I have a dataframe containing following 3 columns: 1. ID 2. timestamp 3. IP_Address
The data spans from 2019-07-01 to 2019-09-20. I am trying to aggregate counts of IP_address over the last 60 days partitioned by ID for all the rows between the 20day period of 2019-09-01 to 2019-09-20.
I have tried using the following window function and it works just fine:
days = lambda i: i*86400
w = Window.partitionBy('id')\
.orderBy(unix_timestamp(col('timestamp')))\
.rangeBetween(start=-days(60), end=Window.currentRow)
df = df.withColumn("ip_counts", count(df.ip_address).over(w))
However, the problem with that is that it calculates these aggregations even for the period I don't need the computation for: 2019-07-01 to 2019-08-31. I could easily filter out the results for the selected period retrospectively after calculations but I don't want unnecessary computations as I am dealing with ~3-10 Million rows per day.
If I filter the dataframe like this:
dates = ('2019-09-01', '2019-09-20')
date_from, date_to = [F.to_date(F.lit(s)).cast("timestamp") for s in dates]

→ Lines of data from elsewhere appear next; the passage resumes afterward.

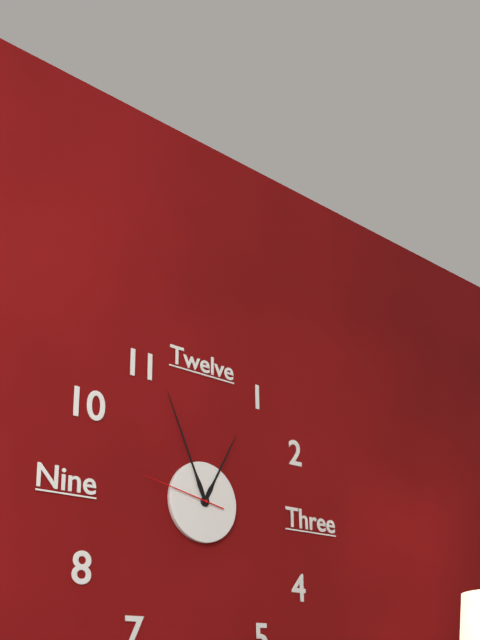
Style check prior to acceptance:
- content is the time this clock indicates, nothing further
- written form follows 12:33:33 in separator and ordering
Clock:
12:56:47
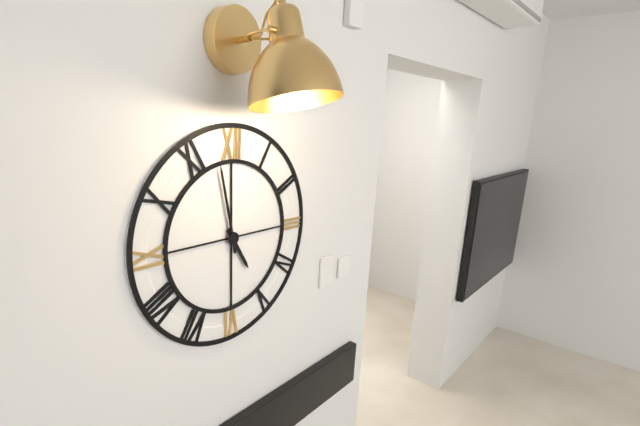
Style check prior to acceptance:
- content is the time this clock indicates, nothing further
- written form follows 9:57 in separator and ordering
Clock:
4:58
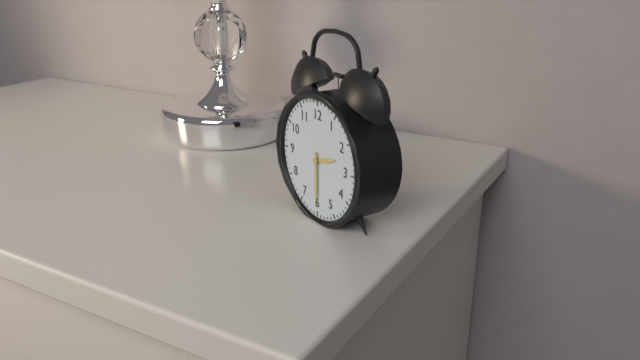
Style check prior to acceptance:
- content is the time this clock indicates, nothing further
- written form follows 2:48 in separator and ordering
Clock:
2:30
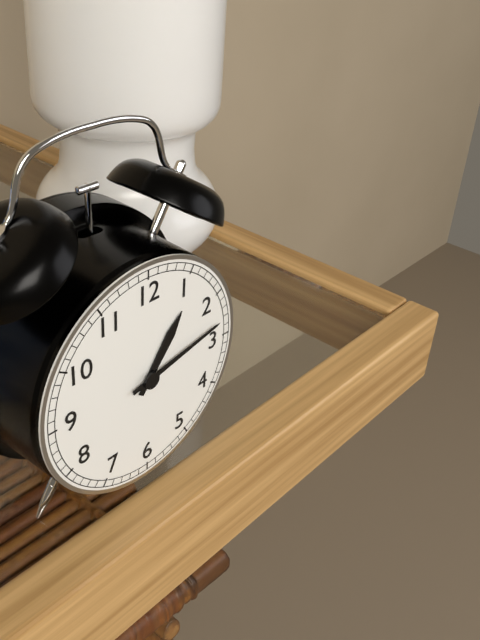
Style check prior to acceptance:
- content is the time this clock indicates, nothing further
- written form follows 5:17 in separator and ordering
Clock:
1:13
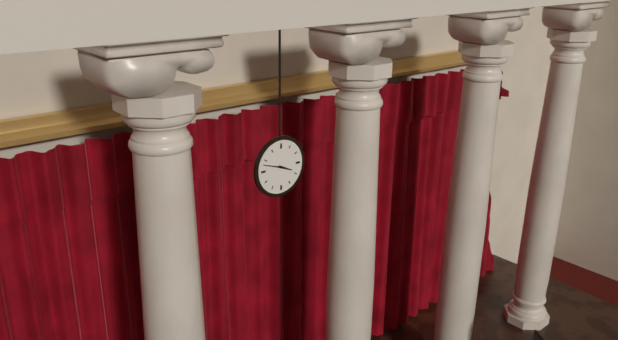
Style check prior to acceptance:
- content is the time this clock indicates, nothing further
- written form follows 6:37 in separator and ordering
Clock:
3:48
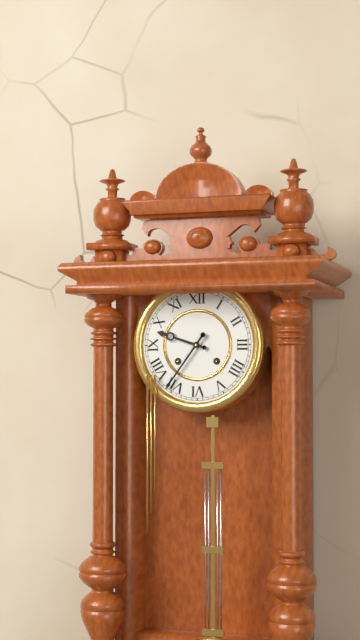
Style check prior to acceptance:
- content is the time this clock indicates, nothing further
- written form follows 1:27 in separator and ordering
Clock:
9:36
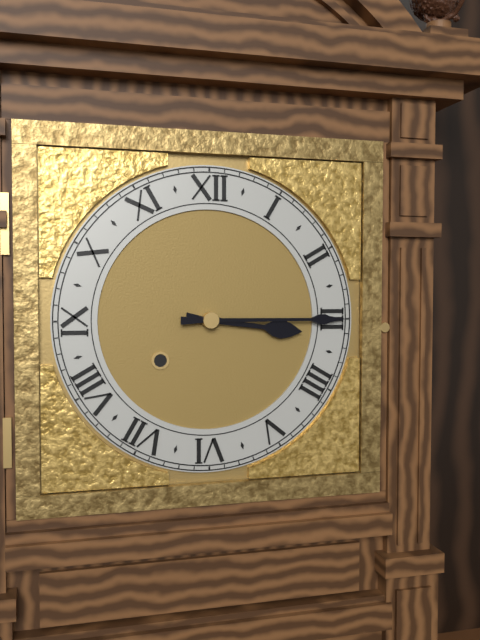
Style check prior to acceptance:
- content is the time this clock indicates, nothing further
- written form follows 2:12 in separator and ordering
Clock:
3:15
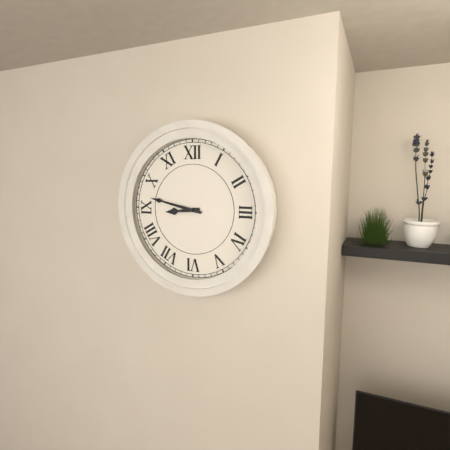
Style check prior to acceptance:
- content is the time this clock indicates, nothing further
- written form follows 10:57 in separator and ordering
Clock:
8:47
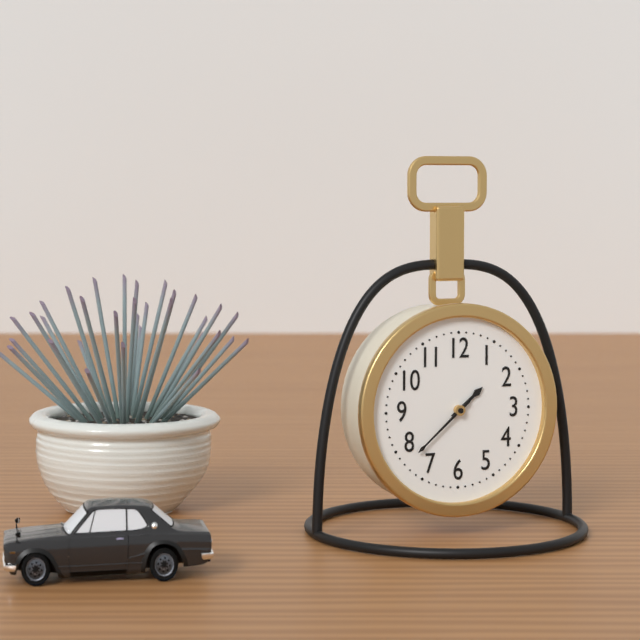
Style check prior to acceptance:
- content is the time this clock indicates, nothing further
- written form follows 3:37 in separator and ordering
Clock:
1:38
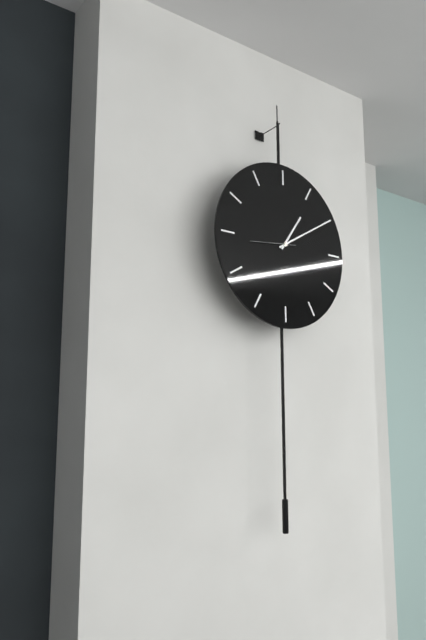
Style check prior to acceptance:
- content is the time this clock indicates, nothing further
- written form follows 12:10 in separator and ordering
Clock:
1:10
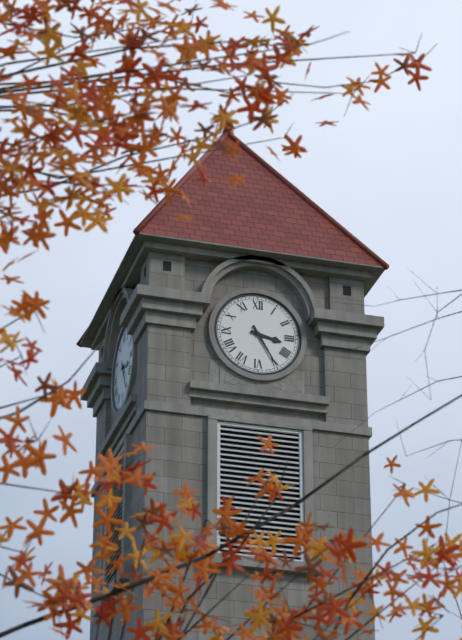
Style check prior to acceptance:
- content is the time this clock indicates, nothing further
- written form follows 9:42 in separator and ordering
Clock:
3:25
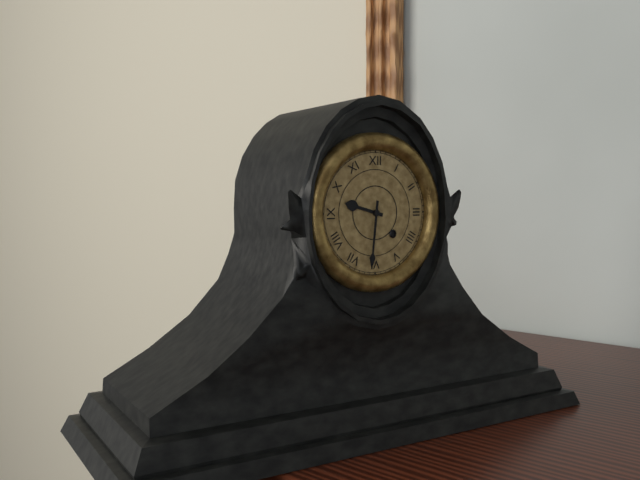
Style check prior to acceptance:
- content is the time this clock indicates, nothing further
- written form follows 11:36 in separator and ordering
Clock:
9:31
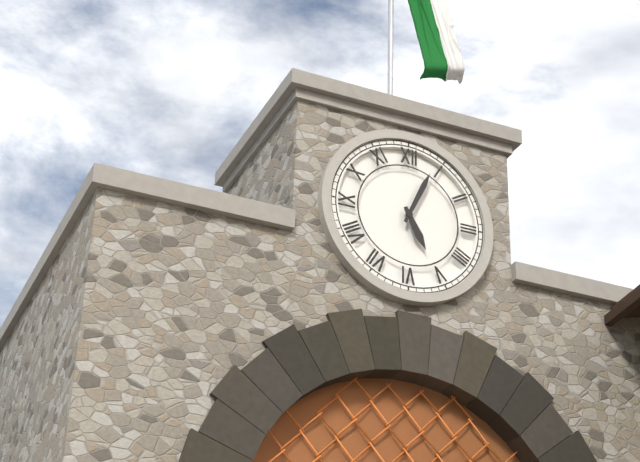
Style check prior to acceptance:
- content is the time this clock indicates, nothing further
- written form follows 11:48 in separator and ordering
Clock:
5:04
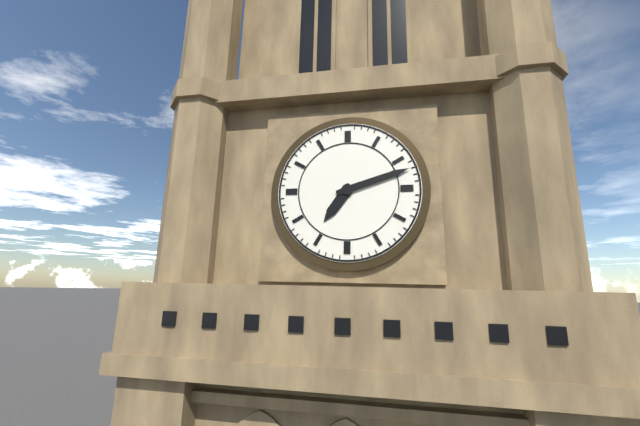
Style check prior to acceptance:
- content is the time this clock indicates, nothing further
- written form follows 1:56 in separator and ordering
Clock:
7:12
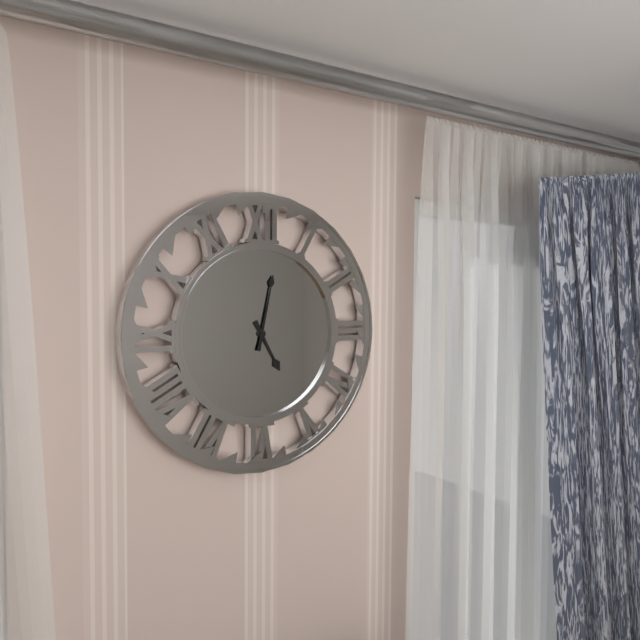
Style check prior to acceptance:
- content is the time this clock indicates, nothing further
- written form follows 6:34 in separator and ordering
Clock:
5:02
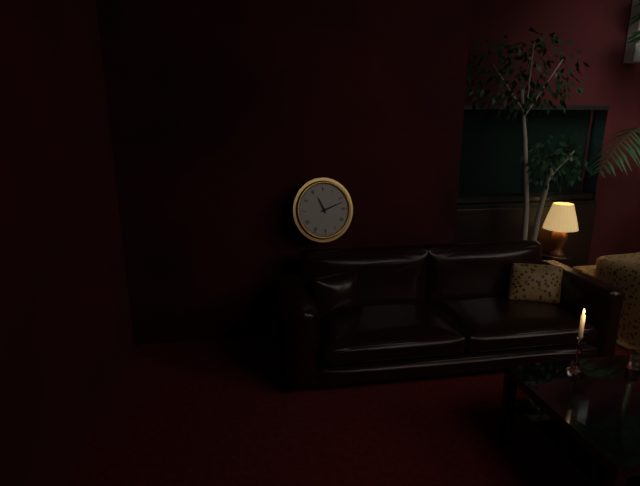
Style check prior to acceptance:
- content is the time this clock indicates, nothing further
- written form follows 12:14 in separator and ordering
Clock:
11:12
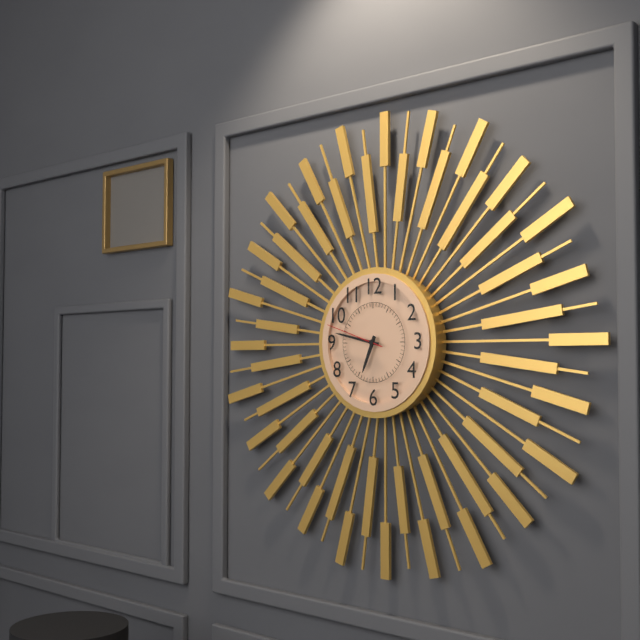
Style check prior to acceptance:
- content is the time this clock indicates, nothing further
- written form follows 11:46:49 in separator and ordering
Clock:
6:47:48
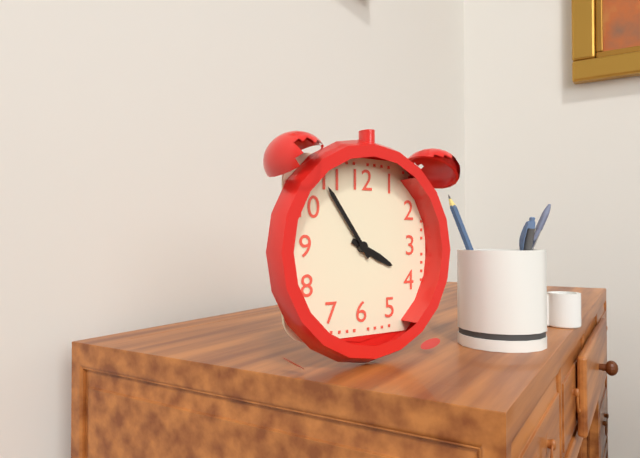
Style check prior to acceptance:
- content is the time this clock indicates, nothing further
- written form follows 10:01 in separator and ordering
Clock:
3:54
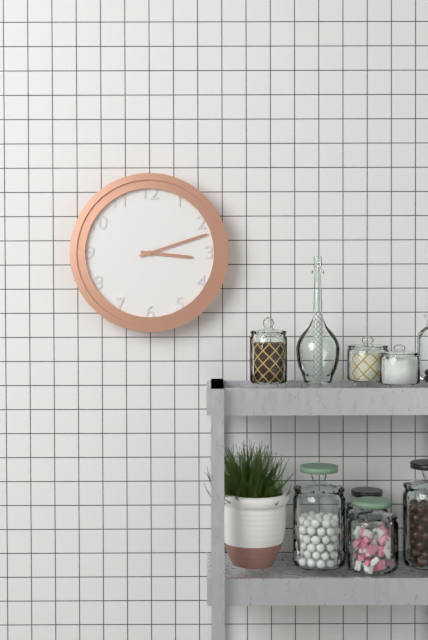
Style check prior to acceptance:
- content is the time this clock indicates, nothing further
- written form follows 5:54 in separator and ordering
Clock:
3:12
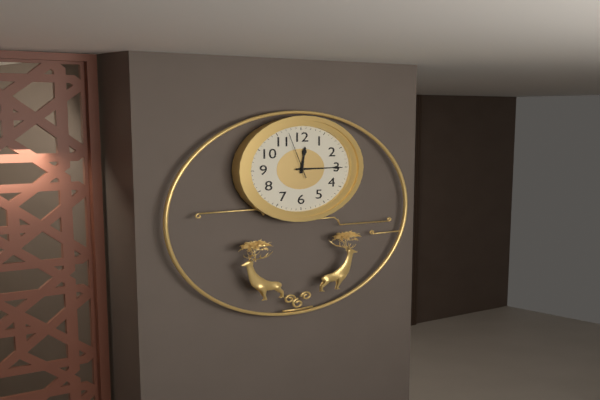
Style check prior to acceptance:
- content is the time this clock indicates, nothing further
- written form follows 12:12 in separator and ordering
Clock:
12:15
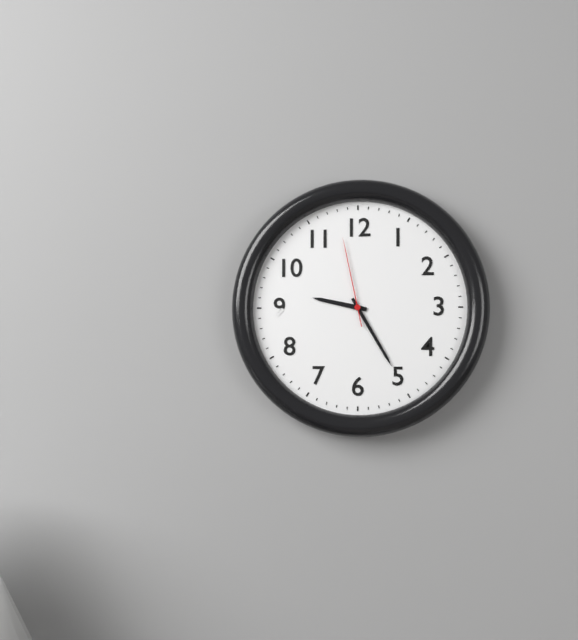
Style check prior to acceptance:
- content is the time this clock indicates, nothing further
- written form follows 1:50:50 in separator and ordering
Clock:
9:25:58
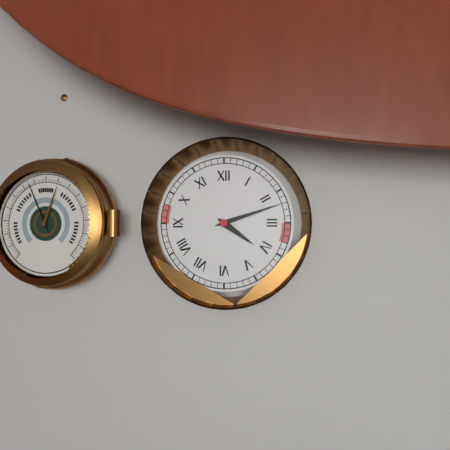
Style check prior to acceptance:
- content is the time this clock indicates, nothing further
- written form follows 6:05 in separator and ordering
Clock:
4:12
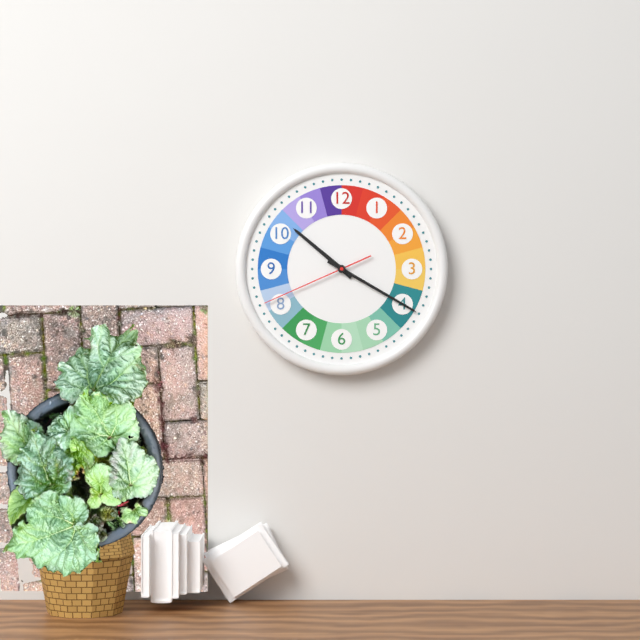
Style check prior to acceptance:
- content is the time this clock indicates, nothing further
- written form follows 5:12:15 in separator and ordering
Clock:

w = Window.partitionBy('id')\
.orderBy(unix_timestamp(col('timestamp')))\
.rangeBetween(start=-days(60), end=Window.currentRow)
df = df.where((df.timestamp >= date_from) & (df.timestamp <= date_to))\
.withColumn("ip_counts", count(df.ip_address).over(w))
in that case, the IDs between these days are unable to access the data for those IDs from preceding 60 days and therefore, the counts are incorrect.
What can I do to compute aggregations only for the rows falling between 2019-09-01 to 2019-09-20 while at the same time making sure that windows have access to preceding 60 days of data for each of those aggregation. Thank you so much for your help.